Tuesday, January 13, 2009

Roast Turkey


Preheat oven 325 F

12 lb turkey serves 6. Roast 4 1/2 hours.

Melt 1/2 stick margarine
Put in a dab of Tabasco sauce

Clean turkey: Pull out giblets and other innerds. Put them in a large saucepan covered with water: leftover onions, celery, poultry seasoning, salt, pepper, Tabasco and parsley. Simmer and drain later for stock for gravy.

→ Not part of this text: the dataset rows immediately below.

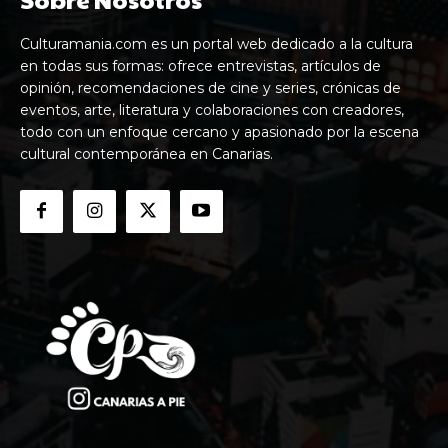
Culturamania.com es un portal web dedicado a la cultura
en todas sus formas: ofrece entrevistas, artículos de
opinión, recomendaciones de cine y series, crónicas de
eventos, arte, literatura y colaboraciones con creadores,
todo con un enfoque cercano y apasionado por la escena
cultural contemporánea en Canarias.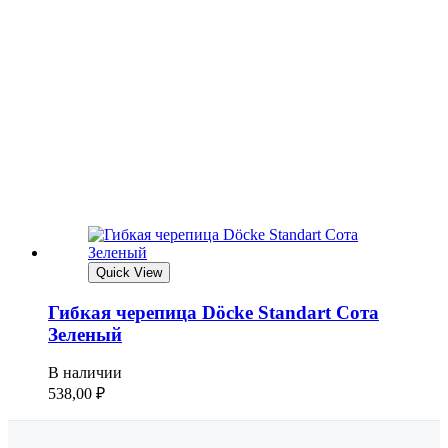
Quick View
Гибкая черепица Döcke Standart Сота
Зеленый
В наличии
538,00
₽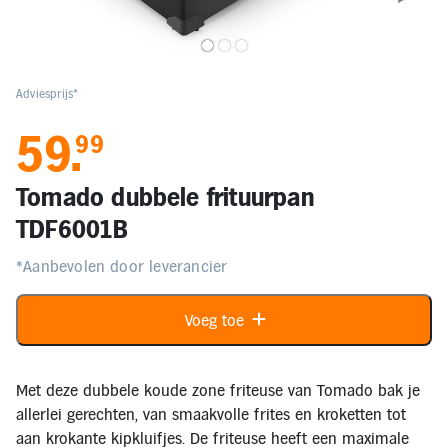
Elektronica
Kids en Baby
Adviesprijs*
59
.
99
Persoonlijke verzorging
Tomado dubbele frituurpan
Onderweg en Reizen
TDF6001B
*Aanbevolen door leverancier
Sport, Spel en Bewegen
Voeg toe
Mijn
account
Mijn
Met deze dubbele koude zone friteuse van Tomado bak je
bestellingen
allerlei gerechten, van smaakvolle frites en kroketten tot
aan krokante kipkluifjes. De friteuse heeft een maximale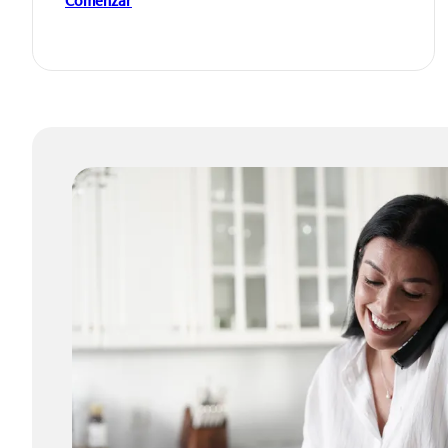
Comenzar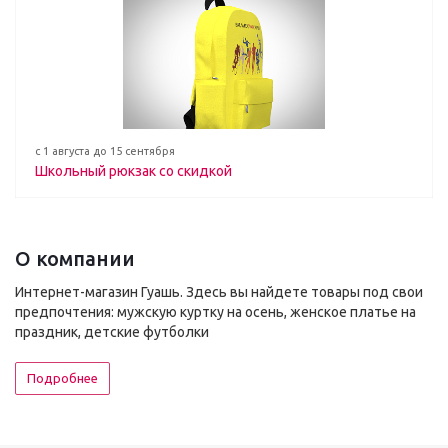
с 1 августа до 15 сентября
Школьный рюкзак со скидкой
О компании
Интернет-магазин Гуашь. Здесь вы найдете товары под свои
предпочтения: мужскую куртку на осень, женское платье на
праздник, детские футболки
Подробнее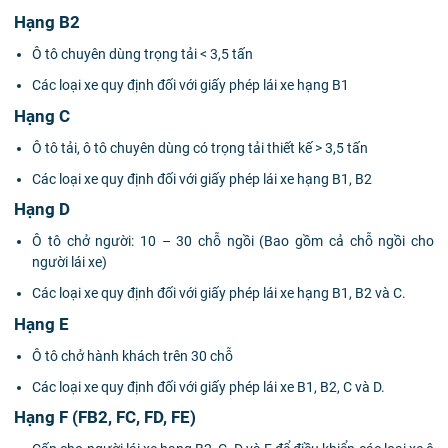
Hạng B2
Ô tô chuyên dùng trọng tải < 3,5 tấn
Các loại xe quy định đối với giấy phép lái xe hạng B1
Hạng C
Ô tô tải, ô tô chuyên dùng có trọng tải thiết kế > 3,5 tấn
Các loại xe quy định đối với giấy phép lái xe hạng B1, B2
Hạng D
Ô tô chở người: 10 – 30 chỗ ngồi (Bao gồm cả chỗ ngồi cho
người lái xe)
Các loại xe quy định đối với giấy phép lái xe hạng B1, B2 và C.
Hạng E
Ô tô chở hành khách trên 30 chỗ
Các loại xe quy định đối với giấy phép lái xe B1, B2, C và D.
Hạng F (FB2, FC, FD, FE)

Wash turkey inside and out with cool water. Pull out kidney and lungs which are attached to turkey wall. Let drain. Pat dry neck and breast cavity with paper towels and salt and pepper. Put margarine sauce on back and place on rack in roaster pan. Stuff insides not too full. Put wings under neck. Stuff breast and close legs. Rub margarine on outside breast and legs. Salt and pepper outside. Use turkey thermometer. Roast 20 min. per pound for birds under 18 lbs. Over 18 lbs, roast at 15 min. per lb. Let stand 20 min. before carving.

Stuffing:
1 pkg Arnolds stuffing
1 pkg Pepperidge Farm Herb stuffing
any stale bread, cornbread or biscuit crumbs
chopped celery
chopped onions
2 sticks margarine
2 cups boiling water

Mix stuffing crumbs. Add diced onion & celery. Add poultry seasoning and sage. Melt margarine in with the boiling water. Pour over stuffing. Stir well.

Gravy:
Boil drippings in pan. Add flour mixed with milk and hot water.
Stir and season with salt and pepper if necessary.